Send a message, review a PR, merge to deploy
Airut is a self-hosted, open-source system that runs Claude Code tasks from email and Slack. Each task gets an isolated container with network allowlisting, surrogate credentials, session persistence, and automatic cleanup.
How it works
Email and Slack provide threading, search, notifications, and mobile clients out of the box. No terminal sessions to maintain, no custom clients to install.
Send a message
Describe your task in plain language over email or Slack. Airut provisions an isolated workspace, runs Claude Code, and delivers results back in the same thread.
Review the pull request
The agent pushes a PR when configured to do so. Review the changes, leave comments, and reply in the thread — the agent reads your feedback and iterates. Conversation context persists across messages.
Merge and deploy
Approve and merge when ready. With CI/CD in place, merging deploys automatically. Multiple conversations run in parallel, each with isolated workspaces, session state, and credentials.
Security & isolation
Running Claude Code without interactive approval means the sandbox must contain execution even if the agent is compromised.

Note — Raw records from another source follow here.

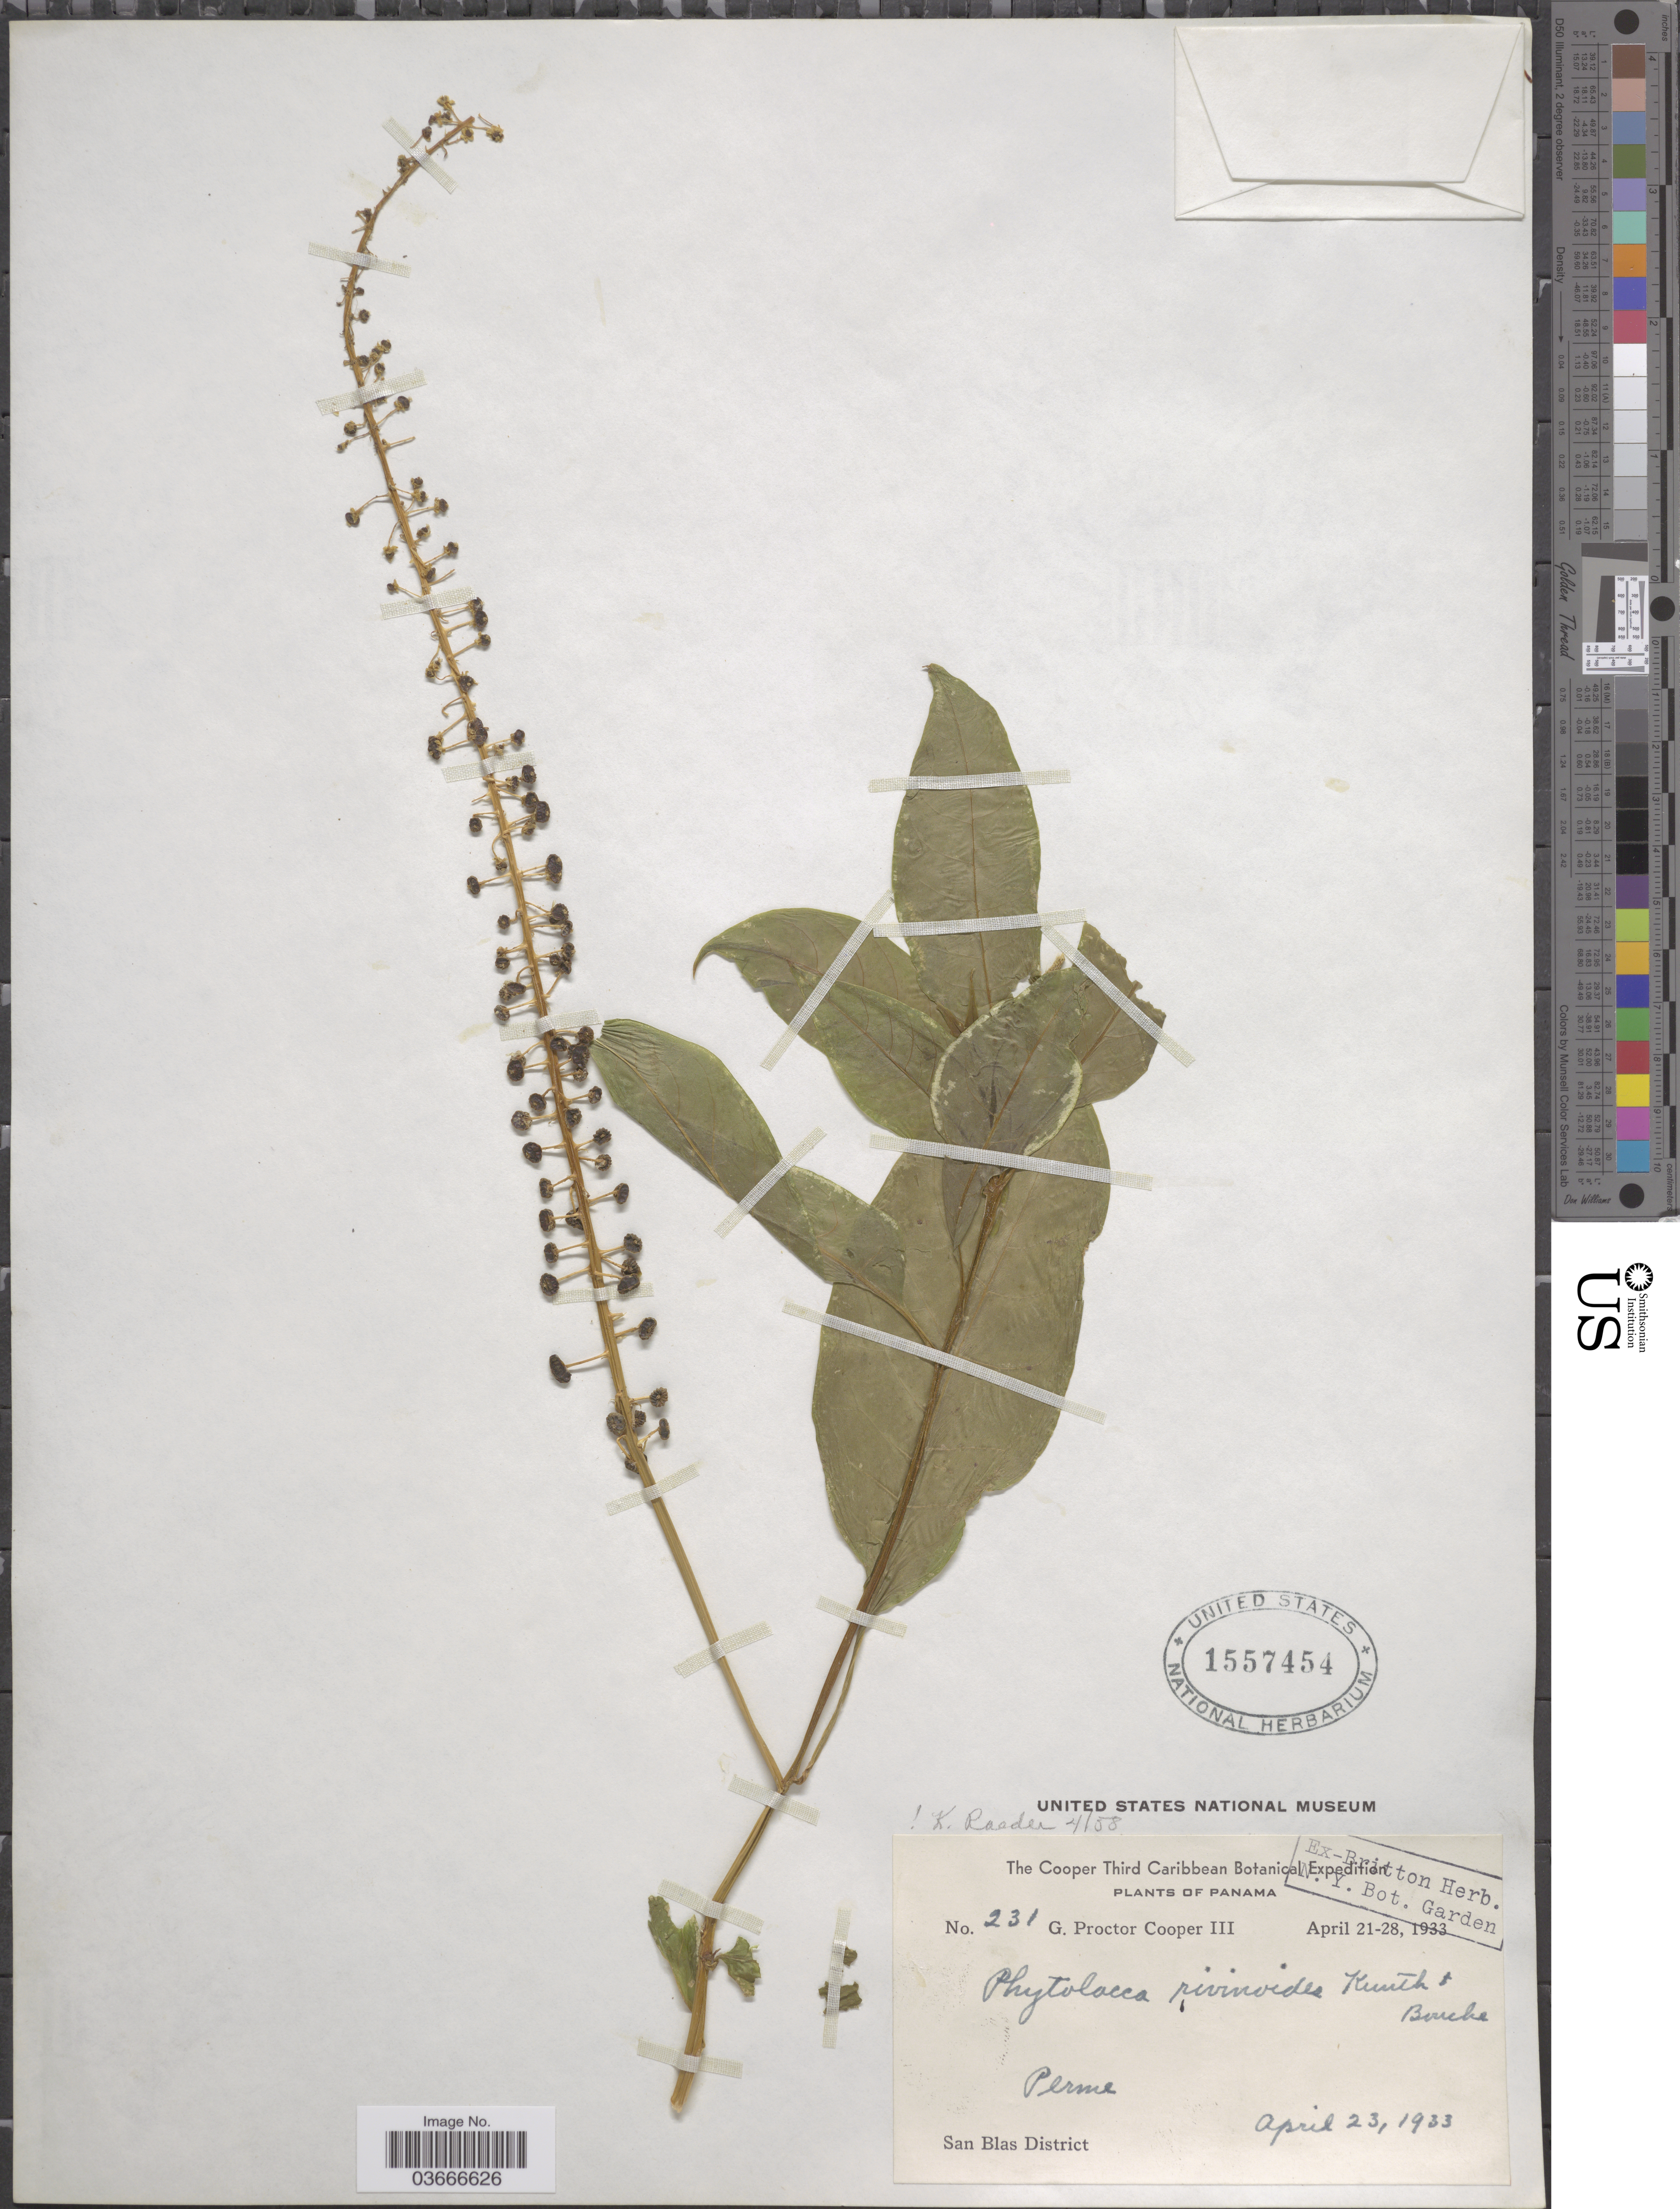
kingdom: Plantae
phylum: Tracheophyta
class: Magnoliopsida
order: Caryophyllales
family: Phytolaccaceae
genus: Phytolacca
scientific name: Phytolacca rivinoides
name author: Kunth & C.D. Bouché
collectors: G. Cooper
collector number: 231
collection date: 1933-04-23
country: Panama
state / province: Kuna Yala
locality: Perme. San Blas District.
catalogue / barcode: US 1557454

Each task runs in a dedicated rootless Podman container with its own filesystem and process space. Claude Code runs in fully permissive mode with no interactive approvals. Containers are torn down after completion.
All traffic routes through a transparent proxy enforcing a per-repository allowlist with path and method-level rules. Even a compromised agent can only reach pre-approved hosts. Custom DNS prevents exfiltration. Allowlist changes require a merged PR.
The agent receives format-preserving surrogates instead of real credentials. The proxy swaps surrogates for real values only on allowed hosts. Credential theft from inside the container yields nothing usable. For AWS, the proxy re-signs SigV4 requests.
Email channels use DMARC verification. Slack uses workspace membership. Only authorized senders can trigger tasks.
Network allowlists and container settings are read from the default branch, not the agent workspace. The agent can propose changes via PR, but they only take effect after human review and merge.
When an agent opens a PR, CI runs agent-controlled code on your runners. The airut-sandbox CLI runs CI commands inside the same container and network sandbox, so test suites and build scripts can't exfiltrate secrets. Works with any CI system. For GitHub Actions, sandbox-action provides ready-to-use sandboxing.
Get started
Self-hosted on your own Linux server. Claude Code sessions stay on your infrastructure.
# Install Airut uv tool install airut # Generate configuration airut init # Edit ~/.config/airut/airut.yaml with your # email or Slack credentials and repository settings # Validate and start the service airut check airut install-service
Prerequisites: Linux, uv, Git, and Podman (rootless). Per-repository setup requires a .airut/ directory with container and network allowlist configuration. See the documentation for full setup instructions.